Die "richtigen" Steuerungsgrößen aus Sicht des Managements
Das Management erwartet, dass im Rahmen der Steuerungsprozesse, also Planung, Forecasting und Reporting, die "richtigen" Kennzahlen verwendet werden.
- "Richtig" bezieht sich dabei einerseits auf die Qualität: Es sollen die Größen betrachtet werden, die die wesentlichen Effekte ("80 %") auf das Ergebnis abdecken. Diese Größen müssen zudem allgemein verständlich sein.
- Andererseits geht es um eine adäquate Quantität: Es sollen weder zu wenige, aussagelose Größen noch zu viele, verwirrende Größen betrachtet werden.
- Weiterhin sollen diese "richtigen" Größen in einem Modell zusammengeführt werden statt eine reine Kennzahlensammlung zu bilden.
Ein Modell hilft dabei, das zu steuernde "Objekt" (also das Unternehmen oder einzelne Einheiten bzw. Funktionen) zu verstehen, indem es wesentliche Elemente abbildet. Gelingt es nicht, die wesentlichen Größen eines Geschäftsmodells in einem Kennzahlenmodell (oder auch "Treibermodell") abzubilden, so kann davon ausgegangen werden, dass das Geschäftsverständnis der Beteiligten unzureichend ist. Andersherum sorgen die Modellbildung und die Auseinandersetzung mit den Größen und Zusammenhängen des Geschäftsmodells für eine Zunahme des Geschäftsverständnisses. Im Gegensatz zu einer Kennzahlensammlung helfen Modelle zudem, verschiedene Entwicklungen zu simulieren und unterstützen so die Forderung nach mehrdimensionalen Betrachtungen.
Typische Praxisansätze sind unzureichend
In der Praxis finden sich zur Steuerung typischerweise zwei verschiedene Ansätze, die beide den Managementanforderungen – wenn auch auf gegensätzliche Weise – nur eingeschränkt gerecht werden (vgl. Abb. 1):
- Ansatz 1: Für die Steuerungsprozesse werden im Wesentlichen die Größen der Finanzbuchhaltung, also GuV und Bilanz, herangezogen. Dieser Ansatz findet sich insbesondere bei angelsächsischen Unternehmen und auf der Holding-Ebene von Konzernen. Auf der Basis von GuV und Bilanz sind häufig nur recht triviale Abweichungserklärungen möglich ("5 % mehr Umsatz"). Um dieser Wirkung entgegenzutreten, werden vielfach finanzielle Ursachen und Finanztermini ("Rückstellungen", "Abgrenzungen") in den Vordergrund gestellt, die wiederum vom Management nur ansatzweise nachvollzogen werden können.

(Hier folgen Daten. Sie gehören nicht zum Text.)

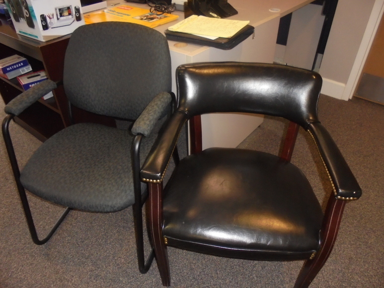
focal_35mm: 26
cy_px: 144
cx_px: 192
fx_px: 288
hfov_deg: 67.3
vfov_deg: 53.1
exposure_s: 1/30
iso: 400
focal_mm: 4.6
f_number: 3.5
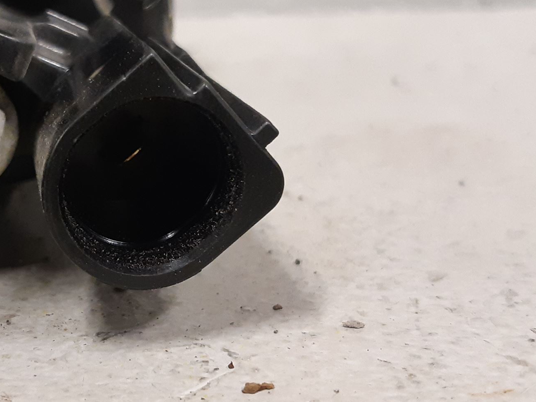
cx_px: 137
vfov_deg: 35.1
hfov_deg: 44.3
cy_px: 188
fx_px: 635
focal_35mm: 41
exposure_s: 1/50
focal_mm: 3.93
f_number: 1.7
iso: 250
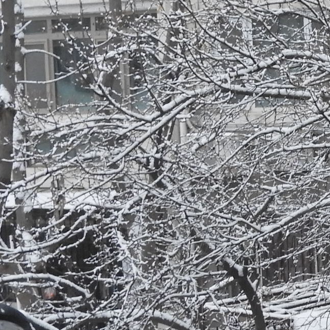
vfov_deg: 11.2
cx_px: 563
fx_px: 1683
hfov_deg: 10.6
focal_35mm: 156
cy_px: 149
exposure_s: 1/13
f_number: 3.8
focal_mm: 6.3
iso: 400
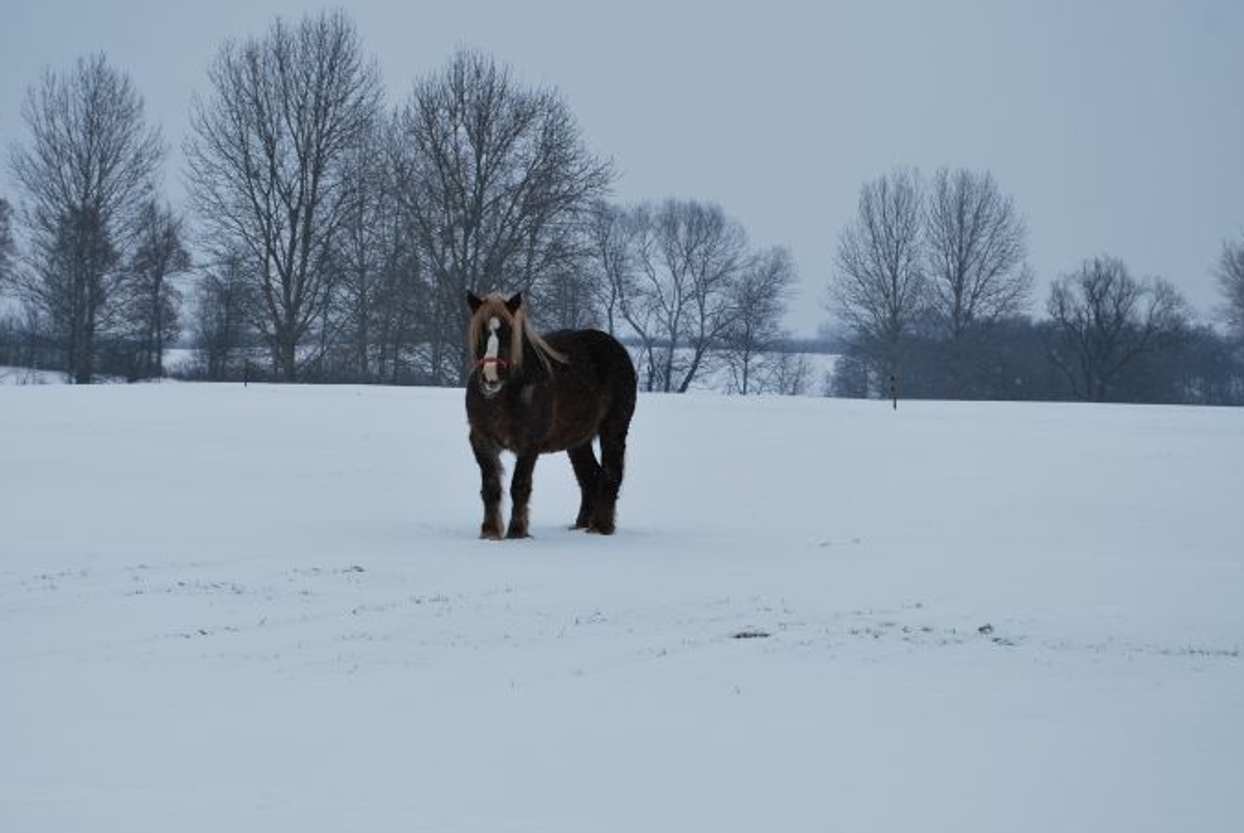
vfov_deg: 14.1
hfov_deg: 20.9
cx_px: 548
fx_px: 3377
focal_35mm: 98
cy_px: 395
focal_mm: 55
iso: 100
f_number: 7.1
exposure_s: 1/200
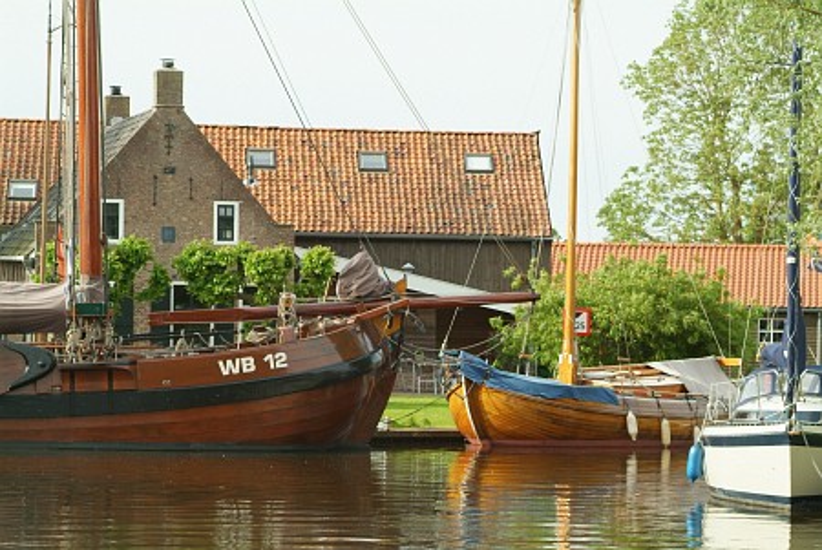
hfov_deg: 13.9
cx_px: 411
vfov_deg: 9.4
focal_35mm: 147
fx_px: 3360
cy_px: 275
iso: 400
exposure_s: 1/180
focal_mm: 98
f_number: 9.5
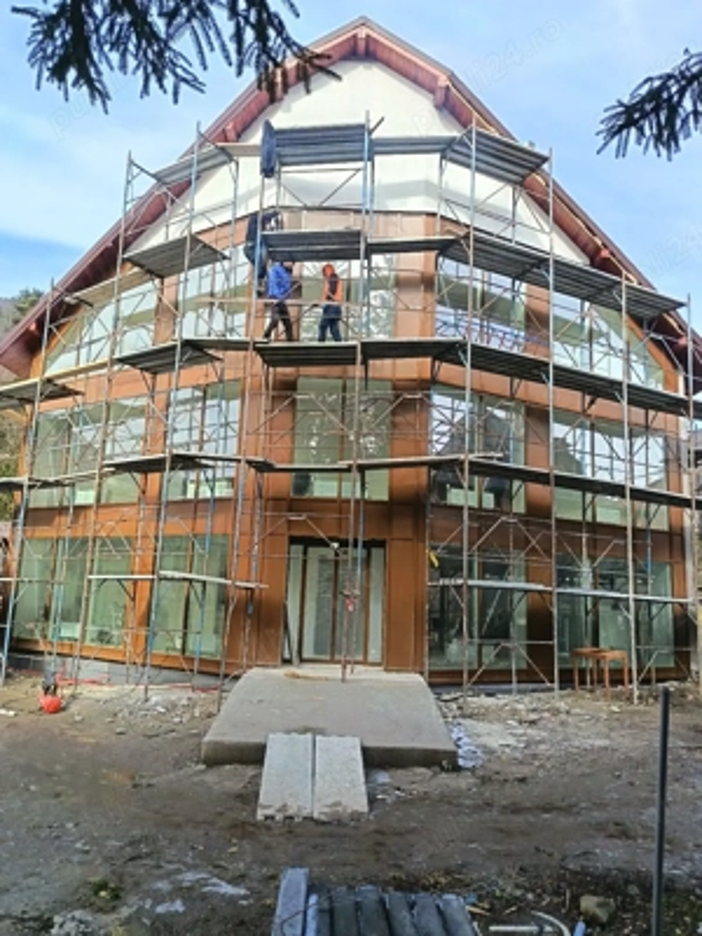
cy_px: 468
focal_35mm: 26
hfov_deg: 53.1
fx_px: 703
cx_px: 351
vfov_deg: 67.3
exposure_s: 1/286
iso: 100
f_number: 1.75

- Ansatz 2: Die operative Steuerung bedient sich einer hohen Detaillierung. Die Größen der Kostenrechnung (Kostenarten, Kostenstellen, Kostenträger) werden nicht nur im Ist berichtet, sondern auch detailliert geplant und prognostiziert. Damit kann jede Abweichung dadurch erklärt werden, dass die dahinter liegenden Abweichungen "eine Ebene tiefer" herangezogen werden. Demgegenüber stehen allerdings ein hoher Aufwand (insbesondere für die notwendige Detailplanung und -prognose) und Scheingenauigkeit, denn eine zahlenmäßige Abweichungserklärung muss nicht inhaltlich fundiert sein. Dazu kommt, dass in solchen Konstellationen teilweise große, übergreifende Entwicklungen übersehen werden.
Abb. 1: Unzureichende Ansätze in der Praxis
Die KPI-Studie von Horváth & Partners bestätigt diesen Eindruck: Die Kennzahlensteuerung ist nicht fokussiert – es werden oft zu viele KPIs eingesetzt. Weiterhin werden fehlende Zusammenhänge und fehlende Individualität beklagt.